● Set exercise:
Rewrite the items from the start through the line containing "26: (755, 310)", changing "top-left" to "upper-left" and keeping everything else as it is. Leave the pictures out of your answer.

● Dataset extract:
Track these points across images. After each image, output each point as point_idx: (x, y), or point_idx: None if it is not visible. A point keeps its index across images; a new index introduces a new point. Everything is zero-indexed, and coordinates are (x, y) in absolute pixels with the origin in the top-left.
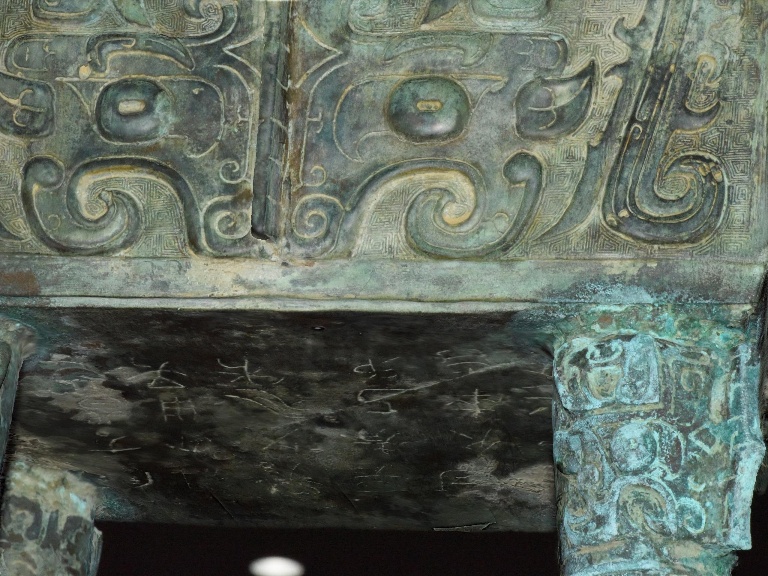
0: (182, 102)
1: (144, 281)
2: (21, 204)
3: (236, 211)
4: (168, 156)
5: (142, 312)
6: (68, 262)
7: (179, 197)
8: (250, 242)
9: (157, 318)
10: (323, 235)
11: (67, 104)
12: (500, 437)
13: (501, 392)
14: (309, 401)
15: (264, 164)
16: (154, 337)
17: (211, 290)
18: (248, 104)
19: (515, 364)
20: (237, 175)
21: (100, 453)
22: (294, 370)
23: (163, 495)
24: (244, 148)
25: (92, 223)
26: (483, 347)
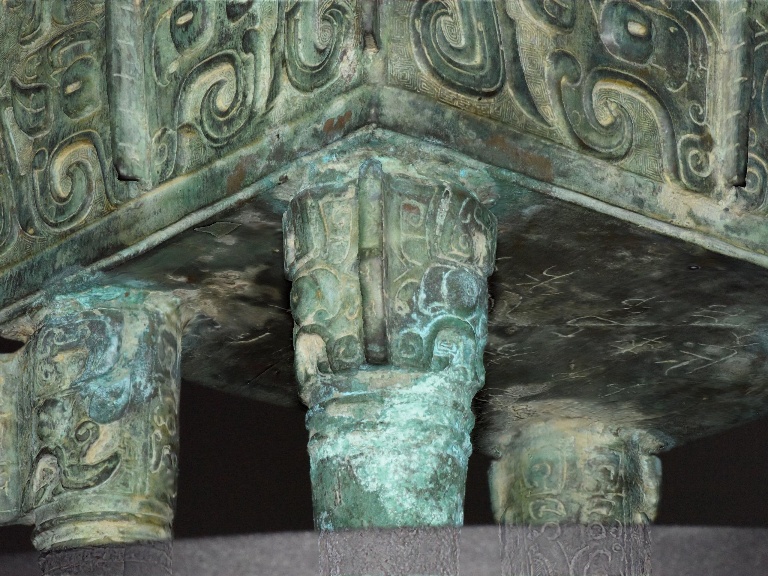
0: (662, 36)
1: (628, 194)
2: (549, 91)
3: (703, 151)
4: (655, 83)
5: (608, 220)
6: (578, 158)
7: (661, 124)
8: (712, 183)
9: (605, 227)
10: (759, 193)
11: (582, 7)
12: (593, 373)
13: (674, 342)
14: (533, 313)
15: (747, 119)
16: (556, 238)
17: (672, 217)
18: (707, 55)
19: (736, 326)
20: (702, 118)
21: (272, 309)
22: (585, 289)
23: (233, 353)
24: (705, 94)
25: (605, 128)
26: (755, 310)
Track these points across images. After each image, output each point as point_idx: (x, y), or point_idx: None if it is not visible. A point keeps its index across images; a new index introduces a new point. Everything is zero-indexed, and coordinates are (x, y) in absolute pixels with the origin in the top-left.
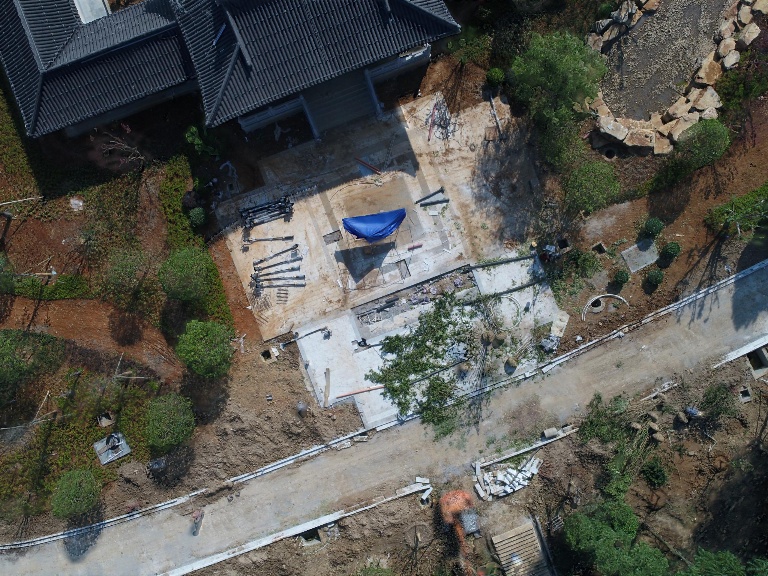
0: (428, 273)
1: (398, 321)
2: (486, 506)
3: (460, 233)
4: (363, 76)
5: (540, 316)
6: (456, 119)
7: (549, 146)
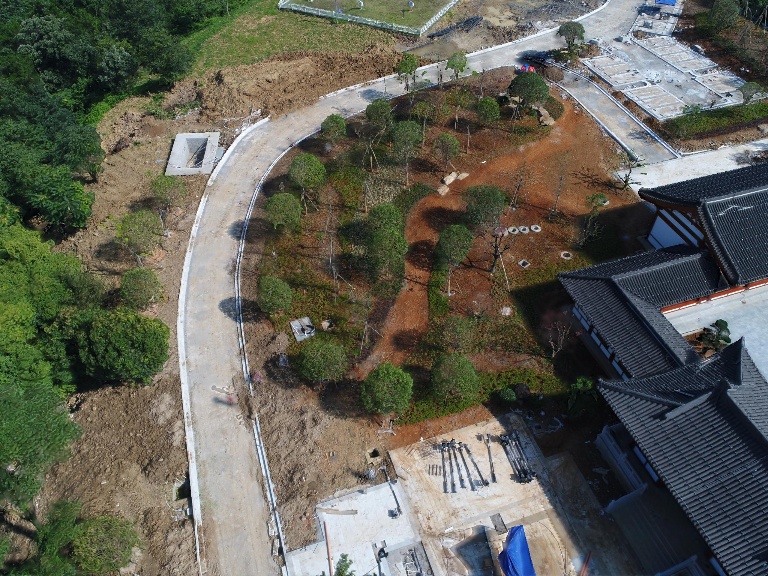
0: None
1: None
2: None
3: None
4: (687, 556)
5: None
6: None
7: None
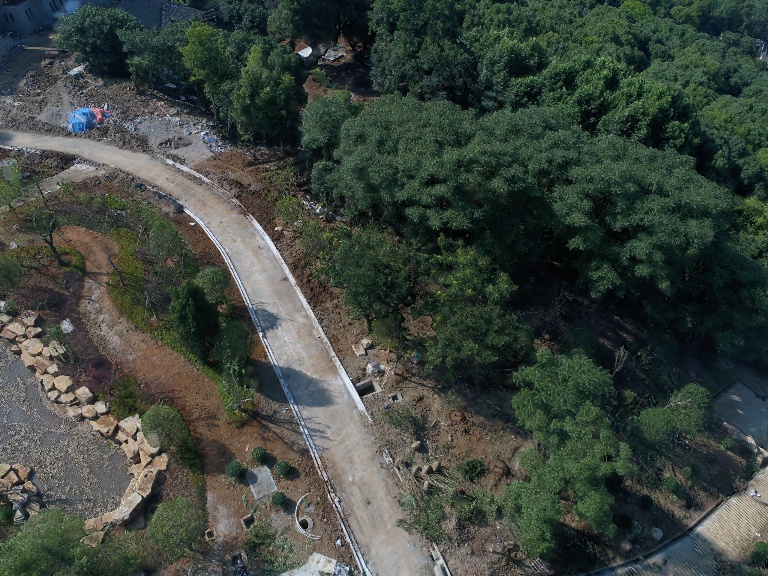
0: None
1: None
2: None
3: None
4: None
5: None
6: None
7: (117, 570)
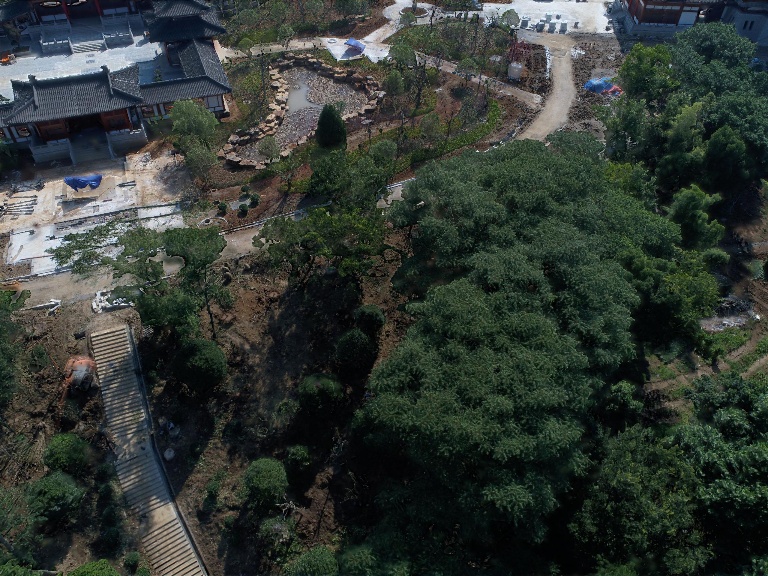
0: (110, 210)
1: (81, 229)
2: (95, 316)
3: (137, 196)
4: (106, 138)
5: (171, 227)
6: (154, 160)
7: None
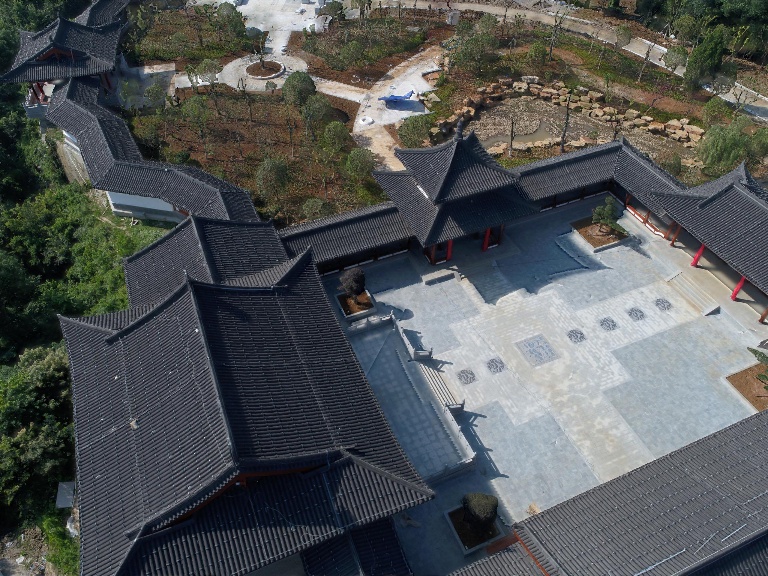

● Answer below:
Track these points across images. After each image, output each point as point_idx: (x, y), or point_idx: None if it is not visible. A point keeps its index across images; a new index introduces a new point. Everything is zero-indexed, and coordinates are (x, y) in absolute pixels with the origin in the upper-left.
0: (182, 102)
1: (144, 281)
2: (21, 204)
3: (236, 211)
4: (168, 156)
5: (142, 312)
6: (68, 262)
7: (179, 197)
8: (250, 242)
9: (157, 318)
10: (323, 235)
11: (67, 104)
12: (500, 437)
13: (501, 392)
14: (309, 401)
15: (264, 164)
16: (154, 337)
17: (211, 290)
18: (248, 104)
19: (515, 364)
20: (237, 175)
21: (100, 453)
22: (294, 370)
23: (163, 495)
24: (244, 148)
25: (92, 223)
26: (483, 347)
0: (662, 36)
1: (628, 194)
2: (549, 91)
3: (703, 151)
4: (655, 83)
5: (608, 220)
6: (578, 158)
7: (661, 124)
8: (712, 183)
9: (605, 227)
10: (759, 193)
11: (582, 7)
12: (593, 373)
13: (674, 342)
14: (533, 313)
15: (747, 119)
16: (556, 238)
17: (672, 217)
18: (707, 55)
19: (736, 326)
20: (702, 118)
21: (272, 309)
22: (585, 289)
23: (233, 353)
24: (705, 94)
25: (605, 128)
26: (755, 310)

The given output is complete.